Ainsi, la grande majorité des patients de cette étude effectuant des recherches médicales sur Internet, le font indépendamment de la consultation des médecins, tout comme les patients ayant participé à l'enquête conjointe de l'IPSOS et du CNOM [4], avec des pourcentages proches des nôtres (70% des patients consultent Internet indépendamment de la consultation avec leur médecin, 18% après et 10% avant). Il en est de même dans l'enquête WHIST de l'INSERM [5], où la majorité des patients de l'enquête effectuent une recherche d'informations médicales sur Internet sans lien avec une consultation médicale.

Tout ceci peut montrer l'intérêt seulement global des patients pour ces informations sur Internet et non une remise en question de leur médecin ou un manque d'information de sa part.

Les patients ne semblent pas vouloir vérifier l'exactitude du diagnostic du médecin. En effet, dans notre étude, concernant le faible pourcentage de patients qui consultent Internet après leur consultation avec leur médecin (à peine 10% de l'ensemble des patients de cette étude), c'est principalement pour mieux comprendre ce qui leur a dit et non pour vérifier ce qu'il leur a dit. Dans l'étude conjointe de l'IPSOS et du CNOM [4], seulement 9% des patients consultent des sites d'informations médicales afin de vérifier l'exactitude du diagnostic du médecin.

Nous pouvons noter certains désaccords entre les patients et les médecins de notre étude. En effet, les patients n'estiment pas que, de rapporter leur recherche médicale sur Internet puisse aider leur médecin à mieux les cerner, alors que ces derniers pensent l'inverse. De plus, les patients ne consultent pas Internet pour une question qu'ils n'osent poser à leur médecin, alors que ces derniers pensent l'inverse.

Dans notre étude, patients et médecins n'estiment pas qu'Internet puisse permettre une meilleure communication, ni qu'Internet n'ait d'influence sur la relation médecin-patient. Dans l'étude de l'HAS sur le «patient-internaute» [20], il est conclu qu'Internet peut, d'après le point de vue des patients, améliorer la communication. Cependant, il y est également conclu que la consultation d'Internet ne modifie pas la relation médecin-patient.

Concernant l'impact positif que puisse avoir Internet sur la relation médecin-patient, d'après notre étude, médecins et patients estiment qu'Internet permet une relation plus constructive et plus franche.

Concernant l'impact négatif que puisse avoir Internet sur la relation médecin-patient, dans notre étude,si, pour les médecins Internet peut représenter une argumentation supplémentaire de leur part, pour les patients, Internet peut leur faire perdre confiance en leur médecin.

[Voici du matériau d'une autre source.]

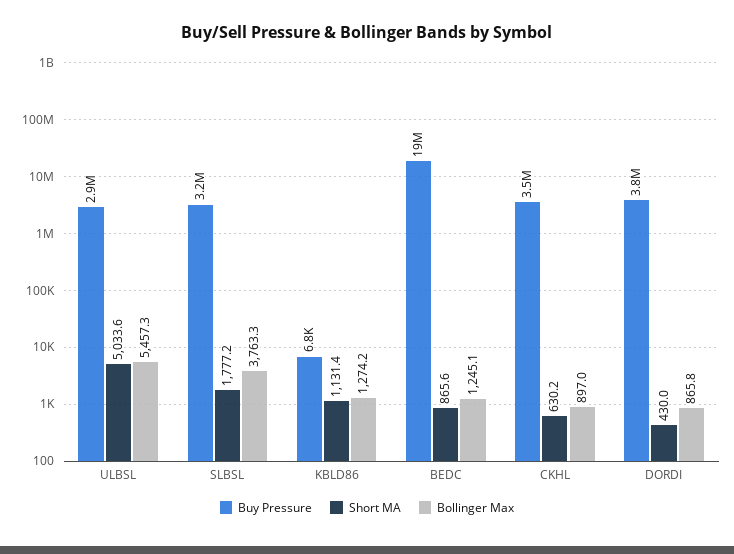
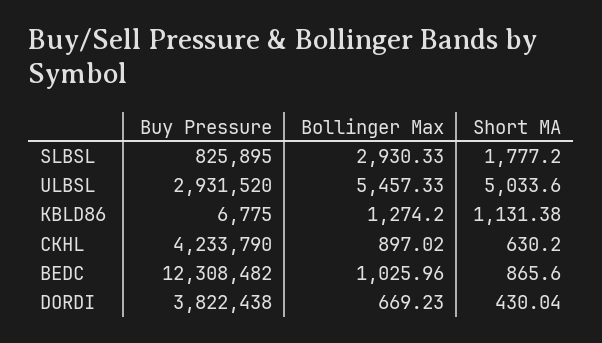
Buy Pressure, SLBSL: 3200000 -> 825895
Bollinger Max, SLBSL: 3763.3 -> 2930.33
Buy Pressure, BEDC: 19000000 -> 12308482
Bollinger Max, BEDC: 1245.1 -> 1025.96
Buy Pressure, CKHL: 3500000 -> 4233790
Bollinger Max, DORDI: 865.8 -> 669.23

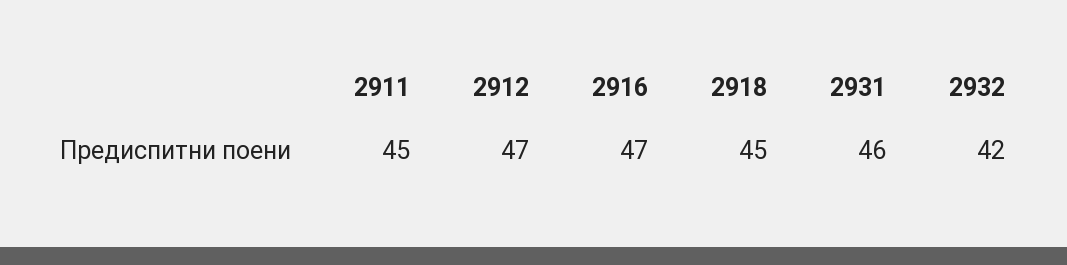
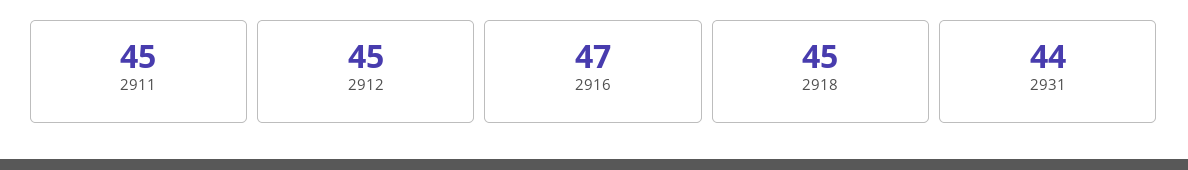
2912: 47 -> 45
2931: 46 -> 44
2932: 42 -> none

Ainsi, nous pouvons en conclure qu'Internet n'a pas d'influence majeure sur la relation médecin-patient, et ce, autant de l'avis des patients, que de celui des médecins.

Internet peut donc jouer une stratégie de ré-assurance et non de substitution au médecin. Cependant, si Internet n'a pas d'influence majeure sur la relation médecin-patient, nous pouvons en déduire que cette influence peut se révéler bénéfique pour la compréhension entre médecins et patients, voire pour l'adhésion thérapeutique, aboutissant à un meilleur processus de co-décision fondamental au principe de la «décision médicale partagée». Ainsi, le développement de l'accès à la médecine sur Internet peut mettre en lumière l'importance de l'aspect relationnel entre les patients et les médecins et même faire interroger sur la pratique médicale. Ceci a été souligné par le Docteur Grégoire Moutel (médecin au sein du laboratoire d’éthique médicale et de médecine légale de la Faculté de Médecine Paris 5): «en fait, si la mise en marche d’un accès à la médecine sur internet nous interroge, c’est qu’elle remet en lumière l’importance de la dimension relationnelle de la médecine, peut-être oubliée. Ainsi l’évolution de la cybermédecine a ceci de positif que, par l'opportunité des questions qu'elle pose, elle nous donne à réfléchir sur la médecine telle que nous la pratiquons. Cela est sans doute au cœur de ce que nous essayons de défendre: une médecine qui demeure différente d’une logique du tout technologique, dans laquelle l’outil informatique doit trouver place, mais une juste place»[41].